### What you need to do
A: Answer these about the personalized search session notes:
(i) What time was the session scheduled to start?
(ii) Why has Brian Combs stopped putting Google screenshots in his powerpoints?
(iii) What does Brian say local SEO reminds him of?
B: Can you transcribe the personalized search session notes word for word, beginning at the words "In fact, Brian" and stopping after "a good example."?

### Document section

Welcome back to Pubcon! Lunch is (almost) over and everybody’s heading back to the sessions. First up is the state of personalized search with Brian Combs, Greg Boser, and Christine Churchill. It’s scheduled for 1:30 but we’re starting late due to lunch stragglers.
Brian Combs is up first. 6 months ago he said we were at a crossroad, but it’s more like a maze. Things are changing.
In fact, Brian doesn’t even include Google screenshots in his powerpoints anymore because they’ll probably change before he presents the deck.
Some things however, stay the same. There’s still odd search results in local. Here’s a good example.
Review spam is still prevalent. I know this all too well. Google places support is still weak.
Is Google implementing Bugs or Features? They’re updating data on their own, grabbing images from all over, and allowing malicious reports to close down Google place pages. If Google is relying on 3rd party data, what happens when those 3rd parties stop updating?
Use this to your advantage. Find where Google is pulling that info from and clean it up.
He’s giving examples of Google places pulling images of breasts instead of a doctor’s office. you should monitor that, and figure out why it’s pulling those instead of your preferred images. I’m blogging that bit simply so I can get the word breasts onto search engine journal. Sorry Melissa.
Local SEO is still the wild west of SEO. Brian says it reminds him of SEO several years ago. You need to vette your vendor. Are they using fake reviews? Do they claim a special relationship with Google? Do they speak in half truths? If so, be wary.

### Listed records
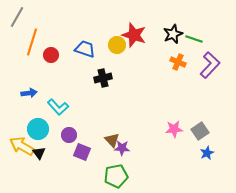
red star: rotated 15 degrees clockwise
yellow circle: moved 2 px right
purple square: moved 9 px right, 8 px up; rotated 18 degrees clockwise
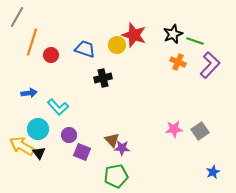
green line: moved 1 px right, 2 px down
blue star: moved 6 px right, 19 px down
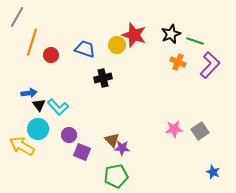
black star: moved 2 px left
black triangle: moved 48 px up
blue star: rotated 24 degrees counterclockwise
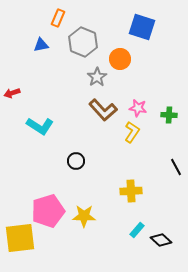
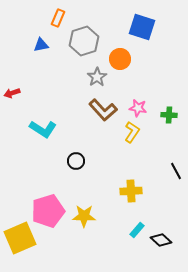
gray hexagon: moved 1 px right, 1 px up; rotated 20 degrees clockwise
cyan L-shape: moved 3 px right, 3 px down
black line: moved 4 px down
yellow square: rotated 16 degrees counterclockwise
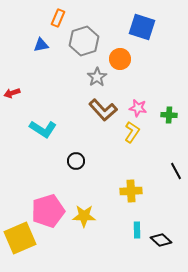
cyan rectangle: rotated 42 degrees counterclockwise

### Task-by-task answers
A:
(i) 1:30
(ii) They'll probably change before he presents the deck.
(iii) SEO several years ago

B:
In fact, Brian doesn’t even include Google screenshots in his powerpoints anymore because they’ll probably change before he presents the deck.
Some things however, stay the same. There’s still odd search results in local. Here’s a good example.